Two-factor authentication (2FA), which was expanded last spring as part of Northeastern’s ongoing efforts to protect personal and institutional data, has already made a difference in keeping members of the university community safe online. Northeastern went from having multiple compromised accounts at all times to virtually none.
“This has drastically cut back on the damage that malicious actors are able to do, particularly through phishing emails,” says Megan Perkins, Information Security Manager.
Want Duo to Remember You?
One feature that makes Duo’s 2FA service even easier to use is the option to have it remember you for 30 days.
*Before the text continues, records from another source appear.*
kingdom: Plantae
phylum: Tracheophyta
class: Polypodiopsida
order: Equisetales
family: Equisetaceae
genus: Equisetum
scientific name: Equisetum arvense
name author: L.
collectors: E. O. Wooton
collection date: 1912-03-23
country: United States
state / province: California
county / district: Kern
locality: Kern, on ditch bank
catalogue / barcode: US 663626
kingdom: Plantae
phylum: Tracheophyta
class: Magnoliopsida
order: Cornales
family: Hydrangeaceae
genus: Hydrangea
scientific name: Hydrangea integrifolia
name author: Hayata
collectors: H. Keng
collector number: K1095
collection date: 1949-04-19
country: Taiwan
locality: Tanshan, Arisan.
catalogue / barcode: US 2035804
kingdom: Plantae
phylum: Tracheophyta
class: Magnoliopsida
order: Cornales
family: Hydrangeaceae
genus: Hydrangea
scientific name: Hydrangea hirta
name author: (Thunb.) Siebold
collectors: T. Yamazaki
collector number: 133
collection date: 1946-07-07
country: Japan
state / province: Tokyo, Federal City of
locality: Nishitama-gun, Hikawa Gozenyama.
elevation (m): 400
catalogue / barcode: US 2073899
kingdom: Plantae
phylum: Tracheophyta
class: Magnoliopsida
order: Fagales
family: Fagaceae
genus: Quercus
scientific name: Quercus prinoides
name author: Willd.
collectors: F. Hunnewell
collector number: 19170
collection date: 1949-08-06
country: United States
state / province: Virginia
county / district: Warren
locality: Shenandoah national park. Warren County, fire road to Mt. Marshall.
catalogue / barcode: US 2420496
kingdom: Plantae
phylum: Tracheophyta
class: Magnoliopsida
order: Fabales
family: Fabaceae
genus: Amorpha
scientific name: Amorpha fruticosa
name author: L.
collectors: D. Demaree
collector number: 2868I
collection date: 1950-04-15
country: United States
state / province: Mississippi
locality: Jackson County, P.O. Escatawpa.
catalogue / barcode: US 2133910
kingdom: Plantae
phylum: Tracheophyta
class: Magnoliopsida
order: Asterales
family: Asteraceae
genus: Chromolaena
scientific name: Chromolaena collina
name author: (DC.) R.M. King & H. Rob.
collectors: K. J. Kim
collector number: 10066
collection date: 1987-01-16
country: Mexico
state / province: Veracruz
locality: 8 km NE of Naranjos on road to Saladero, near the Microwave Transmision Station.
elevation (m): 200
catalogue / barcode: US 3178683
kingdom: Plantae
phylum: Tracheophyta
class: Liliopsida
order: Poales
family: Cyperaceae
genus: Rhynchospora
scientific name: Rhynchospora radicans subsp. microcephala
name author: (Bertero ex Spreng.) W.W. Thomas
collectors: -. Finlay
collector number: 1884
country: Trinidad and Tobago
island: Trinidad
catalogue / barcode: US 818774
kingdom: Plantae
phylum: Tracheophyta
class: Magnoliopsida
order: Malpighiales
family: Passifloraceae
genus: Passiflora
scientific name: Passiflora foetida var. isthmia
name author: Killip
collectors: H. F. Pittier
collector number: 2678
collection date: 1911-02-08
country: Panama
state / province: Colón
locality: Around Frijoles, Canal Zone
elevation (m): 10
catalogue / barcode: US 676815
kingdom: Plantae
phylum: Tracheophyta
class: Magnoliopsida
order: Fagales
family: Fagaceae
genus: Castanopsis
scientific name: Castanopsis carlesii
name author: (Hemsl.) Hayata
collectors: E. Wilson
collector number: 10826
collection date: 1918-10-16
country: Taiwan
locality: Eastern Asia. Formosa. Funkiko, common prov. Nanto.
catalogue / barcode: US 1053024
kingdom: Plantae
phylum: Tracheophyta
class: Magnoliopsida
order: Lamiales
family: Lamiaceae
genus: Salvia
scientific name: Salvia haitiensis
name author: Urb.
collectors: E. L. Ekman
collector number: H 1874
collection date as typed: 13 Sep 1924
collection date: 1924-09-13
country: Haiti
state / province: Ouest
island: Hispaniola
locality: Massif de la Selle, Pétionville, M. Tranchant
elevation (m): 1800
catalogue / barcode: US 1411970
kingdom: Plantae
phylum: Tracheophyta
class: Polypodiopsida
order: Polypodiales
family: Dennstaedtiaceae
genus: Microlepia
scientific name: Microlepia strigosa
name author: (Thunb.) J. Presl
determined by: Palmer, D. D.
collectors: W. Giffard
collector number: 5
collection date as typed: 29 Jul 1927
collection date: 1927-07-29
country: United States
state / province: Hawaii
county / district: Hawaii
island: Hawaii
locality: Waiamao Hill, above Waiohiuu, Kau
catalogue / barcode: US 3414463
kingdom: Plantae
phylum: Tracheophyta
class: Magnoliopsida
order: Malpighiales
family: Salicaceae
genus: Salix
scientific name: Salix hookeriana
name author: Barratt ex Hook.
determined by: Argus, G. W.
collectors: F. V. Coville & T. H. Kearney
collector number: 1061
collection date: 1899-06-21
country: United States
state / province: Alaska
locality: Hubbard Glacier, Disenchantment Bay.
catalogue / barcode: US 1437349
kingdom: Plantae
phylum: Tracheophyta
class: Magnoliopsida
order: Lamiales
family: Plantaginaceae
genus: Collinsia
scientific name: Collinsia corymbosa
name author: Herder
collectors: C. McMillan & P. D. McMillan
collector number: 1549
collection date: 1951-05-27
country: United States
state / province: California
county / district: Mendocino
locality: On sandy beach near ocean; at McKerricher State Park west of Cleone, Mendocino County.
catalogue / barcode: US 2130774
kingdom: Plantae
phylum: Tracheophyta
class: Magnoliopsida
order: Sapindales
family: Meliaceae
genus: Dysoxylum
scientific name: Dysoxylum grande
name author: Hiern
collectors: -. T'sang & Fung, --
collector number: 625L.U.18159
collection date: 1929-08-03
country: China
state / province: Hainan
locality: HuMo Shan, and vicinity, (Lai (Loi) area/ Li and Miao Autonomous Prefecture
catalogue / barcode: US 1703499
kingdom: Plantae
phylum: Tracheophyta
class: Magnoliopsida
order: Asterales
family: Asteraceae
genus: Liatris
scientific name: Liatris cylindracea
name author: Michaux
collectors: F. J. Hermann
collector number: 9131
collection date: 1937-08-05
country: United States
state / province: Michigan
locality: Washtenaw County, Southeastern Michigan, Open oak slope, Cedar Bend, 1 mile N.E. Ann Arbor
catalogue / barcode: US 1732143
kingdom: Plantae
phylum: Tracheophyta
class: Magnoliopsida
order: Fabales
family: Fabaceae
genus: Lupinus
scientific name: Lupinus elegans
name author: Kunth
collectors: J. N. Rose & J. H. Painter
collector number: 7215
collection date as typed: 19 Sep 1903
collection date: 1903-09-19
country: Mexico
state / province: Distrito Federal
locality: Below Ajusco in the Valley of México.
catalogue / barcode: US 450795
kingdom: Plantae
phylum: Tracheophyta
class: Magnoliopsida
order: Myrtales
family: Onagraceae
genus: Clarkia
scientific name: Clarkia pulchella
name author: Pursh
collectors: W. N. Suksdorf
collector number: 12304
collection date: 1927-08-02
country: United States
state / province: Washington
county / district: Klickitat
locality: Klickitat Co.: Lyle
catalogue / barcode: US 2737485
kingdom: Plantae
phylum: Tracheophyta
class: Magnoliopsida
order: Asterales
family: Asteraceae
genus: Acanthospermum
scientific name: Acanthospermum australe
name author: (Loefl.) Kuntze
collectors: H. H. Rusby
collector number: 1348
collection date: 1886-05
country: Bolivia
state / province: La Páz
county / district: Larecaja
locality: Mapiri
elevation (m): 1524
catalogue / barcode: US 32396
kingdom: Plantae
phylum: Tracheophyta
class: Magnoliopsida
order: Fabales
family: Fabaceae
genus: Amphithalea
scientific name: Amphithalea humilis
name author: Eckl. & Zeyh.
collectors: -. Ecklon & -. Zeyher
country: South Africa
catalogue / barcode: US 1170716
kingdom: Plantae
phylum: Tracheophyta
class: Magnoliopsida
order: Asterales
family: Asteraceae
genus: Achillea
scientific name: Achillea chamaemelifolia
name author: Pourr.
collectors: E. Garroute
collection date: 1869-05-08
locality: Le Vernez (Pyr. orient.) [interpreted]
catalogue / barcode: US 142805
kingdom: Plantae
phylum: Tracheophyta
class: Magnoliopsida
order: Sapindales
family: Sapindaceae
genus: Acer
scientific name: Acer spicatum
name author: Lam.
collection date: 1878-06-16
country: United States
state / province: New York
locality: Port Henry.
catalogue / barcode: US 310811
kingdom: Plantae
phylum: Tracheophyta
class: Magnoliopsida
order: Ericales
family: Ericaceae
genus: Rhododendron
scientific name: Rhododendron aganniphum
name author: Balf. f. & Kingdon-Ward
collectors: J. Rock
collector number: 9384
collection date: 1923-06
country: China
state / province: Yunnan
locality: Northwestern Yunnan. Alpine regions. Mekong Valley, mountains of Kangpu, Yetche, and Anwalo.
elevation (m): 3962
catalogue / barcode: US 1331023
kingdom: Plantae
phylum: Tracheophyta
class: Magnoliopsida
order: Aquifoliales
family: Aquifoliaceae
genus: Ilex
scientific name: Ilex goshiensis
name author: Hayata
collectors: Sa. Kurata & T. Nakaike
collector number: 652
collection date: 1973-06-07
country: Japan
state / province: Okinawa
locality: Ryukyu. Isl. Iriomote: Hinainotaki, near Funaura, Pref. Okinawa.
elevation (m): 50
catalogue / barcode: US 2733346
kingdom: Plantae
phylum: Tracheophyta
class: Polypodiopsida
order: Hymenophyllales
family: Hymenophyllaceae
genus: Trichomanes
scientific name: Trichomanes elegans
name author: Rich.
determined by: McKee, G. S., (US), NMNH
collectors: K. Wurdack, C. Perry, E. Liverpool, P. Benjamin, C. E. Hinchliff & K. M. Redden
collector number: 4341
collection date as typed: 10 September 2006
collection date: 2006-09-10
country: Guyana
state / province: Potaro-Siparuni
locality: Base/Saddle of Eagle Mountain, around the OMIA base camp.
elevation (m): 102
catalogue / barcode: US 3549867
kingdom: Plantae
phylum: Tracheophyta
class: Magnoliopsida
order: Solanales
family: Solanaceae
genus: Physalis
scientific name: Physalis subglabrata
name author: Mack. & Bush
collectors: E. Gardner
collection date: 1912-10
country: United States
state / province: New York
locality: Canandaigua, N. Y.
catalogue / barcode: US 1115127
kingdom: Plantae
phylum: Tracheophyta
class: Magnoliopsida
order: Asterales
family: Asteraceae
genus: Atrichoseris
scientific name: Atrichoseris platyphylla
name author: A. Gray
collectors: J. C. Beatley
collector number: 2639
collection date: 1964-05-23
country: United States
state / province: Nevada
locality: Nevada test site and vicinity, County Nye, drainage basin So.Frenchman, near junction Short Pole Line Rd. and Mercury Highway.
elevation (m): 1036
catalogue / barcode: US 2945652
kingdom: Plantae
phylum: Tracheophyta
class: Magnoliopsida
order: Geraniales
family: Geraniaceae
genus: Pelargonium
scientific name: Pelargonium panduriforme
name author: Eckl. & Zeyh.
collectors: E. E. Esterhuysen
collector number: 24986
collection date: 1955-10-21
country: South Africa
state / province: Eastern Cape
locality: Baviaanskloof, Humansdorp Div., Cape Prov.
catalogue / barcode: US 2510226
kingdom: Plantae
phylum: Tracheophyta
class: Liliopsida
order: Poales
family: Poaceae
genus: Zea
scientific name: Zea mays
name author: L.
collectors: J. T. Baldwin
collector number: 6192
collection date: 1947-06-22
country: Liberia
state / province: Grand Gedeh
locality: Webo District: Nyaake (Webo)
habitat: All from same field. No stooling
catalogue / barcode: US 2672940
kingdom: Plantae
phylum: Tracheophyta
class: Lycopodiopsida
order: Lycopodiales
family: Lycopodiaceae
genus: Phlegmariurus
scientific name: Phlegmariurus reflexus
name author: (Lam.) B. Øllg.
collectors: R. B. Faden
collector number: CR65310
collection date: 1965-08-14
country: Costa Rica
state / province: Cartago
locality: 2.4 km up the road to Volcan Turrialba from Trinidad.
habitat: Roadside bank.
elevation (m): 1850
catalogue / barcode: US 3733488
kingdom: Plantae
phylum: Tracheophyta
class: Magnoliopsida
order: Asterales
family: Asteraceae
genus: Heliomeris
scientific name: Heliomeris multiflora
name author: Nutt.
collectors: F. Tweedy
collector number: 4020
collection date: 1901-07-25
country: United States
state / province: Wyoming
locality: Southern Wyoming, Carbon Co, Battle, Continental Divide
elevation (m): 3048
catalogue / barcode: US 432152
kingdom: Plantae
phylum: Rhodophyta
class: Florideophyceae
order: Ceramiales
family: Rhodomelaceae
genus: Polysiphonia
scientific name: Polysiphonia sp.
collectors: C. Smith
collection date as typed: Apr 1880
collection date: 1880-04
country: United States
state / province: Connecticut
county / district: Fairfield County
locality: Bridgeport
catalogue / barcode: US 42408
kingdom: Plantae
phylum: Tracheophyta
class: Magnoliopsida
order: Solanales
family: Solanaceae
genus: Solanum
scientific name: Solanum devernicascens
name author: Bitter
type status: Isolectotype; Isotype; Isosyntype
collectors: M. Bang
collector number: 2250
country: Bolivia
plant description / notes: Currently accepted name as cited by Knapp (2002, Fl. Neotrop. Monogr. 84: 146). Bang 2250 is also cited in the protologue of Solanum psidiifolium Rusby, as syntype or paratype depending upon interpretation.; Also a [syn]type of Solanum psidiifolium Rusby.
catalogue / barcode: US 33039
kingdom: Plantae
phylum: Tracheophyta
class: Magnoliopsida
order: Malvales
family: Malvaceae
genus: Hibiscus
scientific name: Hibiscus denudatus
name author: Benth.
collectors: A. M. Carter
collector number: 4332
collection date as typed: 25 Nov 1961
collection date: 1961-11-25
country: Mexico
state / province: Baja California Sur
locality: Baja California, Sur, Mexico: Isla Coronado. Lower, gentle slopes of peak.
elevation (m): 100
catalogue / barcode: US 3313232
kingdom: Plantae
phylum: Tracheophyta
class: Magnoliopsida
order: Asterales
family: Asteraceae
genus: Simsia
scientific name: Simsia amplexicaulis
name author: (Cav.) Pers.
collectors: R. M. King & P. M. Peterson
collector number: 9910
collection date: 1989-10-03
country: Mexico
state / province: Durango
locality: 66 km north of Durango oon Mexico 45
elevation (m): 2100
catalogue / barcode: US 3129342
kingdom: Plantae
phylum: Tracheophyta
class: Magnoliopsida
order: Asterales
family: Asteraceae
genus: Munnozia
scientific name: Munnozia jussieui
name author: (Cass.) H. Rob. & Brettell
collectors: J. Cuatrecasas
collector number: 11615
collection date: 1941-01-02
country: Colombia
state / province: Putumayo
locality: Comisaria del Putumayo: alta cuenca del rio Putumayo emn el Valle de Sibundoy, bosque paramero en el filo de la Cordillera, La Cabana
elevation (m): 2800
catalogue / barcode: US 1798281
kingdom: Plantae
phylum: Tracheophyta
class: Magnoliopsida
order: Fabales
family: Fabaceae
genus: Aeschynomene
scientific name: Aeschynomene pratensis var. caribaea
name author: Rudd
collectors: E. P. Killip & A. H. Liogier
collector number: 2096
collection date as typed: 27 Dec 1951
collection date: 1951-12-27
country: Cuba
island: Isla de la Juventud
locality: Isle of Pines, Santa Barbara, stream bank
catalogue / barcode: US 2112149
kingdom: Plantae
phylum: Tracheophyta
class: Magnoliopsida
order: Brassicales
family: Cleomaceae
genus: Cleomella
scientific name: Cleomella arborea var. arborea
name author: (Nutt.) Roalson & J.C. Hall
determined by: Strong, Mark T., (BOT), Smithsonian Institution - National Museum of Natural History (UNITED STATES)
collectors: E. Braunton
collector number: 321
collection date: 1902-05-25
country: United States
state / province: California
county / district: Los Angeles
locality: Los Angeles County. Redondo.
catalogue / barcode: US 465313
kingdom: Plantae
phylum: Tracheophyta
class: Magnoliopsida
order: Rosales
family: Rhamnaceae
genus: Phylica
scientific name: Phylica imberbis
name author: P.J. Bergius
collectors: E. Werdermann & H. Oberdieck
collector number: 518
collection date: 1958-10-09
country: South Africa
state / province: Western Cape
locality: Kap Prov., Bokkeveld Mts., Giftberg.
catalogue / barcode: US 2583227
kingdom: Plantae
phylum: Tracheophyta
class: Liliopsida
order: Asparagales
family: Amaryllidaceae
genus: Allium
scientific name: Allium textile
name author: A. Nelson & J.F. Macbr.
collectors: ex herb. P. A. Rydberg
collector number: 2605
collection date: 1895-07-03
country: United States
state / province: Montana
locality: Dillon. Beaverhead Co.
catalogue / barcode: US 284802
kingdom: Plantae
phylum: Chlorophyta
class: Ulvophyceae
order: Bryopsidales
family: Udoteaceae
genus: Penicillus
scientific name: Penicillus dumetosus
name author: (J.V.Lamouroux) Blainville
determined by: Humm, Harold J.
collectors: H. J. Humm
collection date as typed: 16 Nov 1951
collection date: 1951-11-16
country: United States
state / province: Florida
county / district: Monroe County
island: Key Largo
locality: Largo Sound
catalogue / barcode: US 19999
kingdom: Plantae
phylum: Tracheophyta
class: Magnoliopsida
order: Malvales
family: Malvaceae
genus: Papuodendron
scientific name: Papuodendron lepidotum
However, if your device settings are set to automatically send push notifications, you may have to take additional steps to enable this option.
You can do this by denying prompts to verify your identity the next time you sign into a Northeastern service that requires it (including email, other Office 365 services, and sites that use single sign-on), or simply waiting until it times out—the Duo verification screen will return and you will be able to check the box.
You can also log into the 2FA device management portal, verify your identity with 2FA, and update your device settings to “Ask me to use an authentication method” under the “When I log in:” field.
Please note that this setting is available per device and web browser—meaning you will need to select the option on each device and web browser you use, as applicable. Also, certain web browser privacy settings (e.g., disabling cookies) may interfere with this setting.
2FA is among the easiest and most effective ways for individual members of the community to protect personal and institutional research, intellectual property, information, and systems—and it’s already seeing success.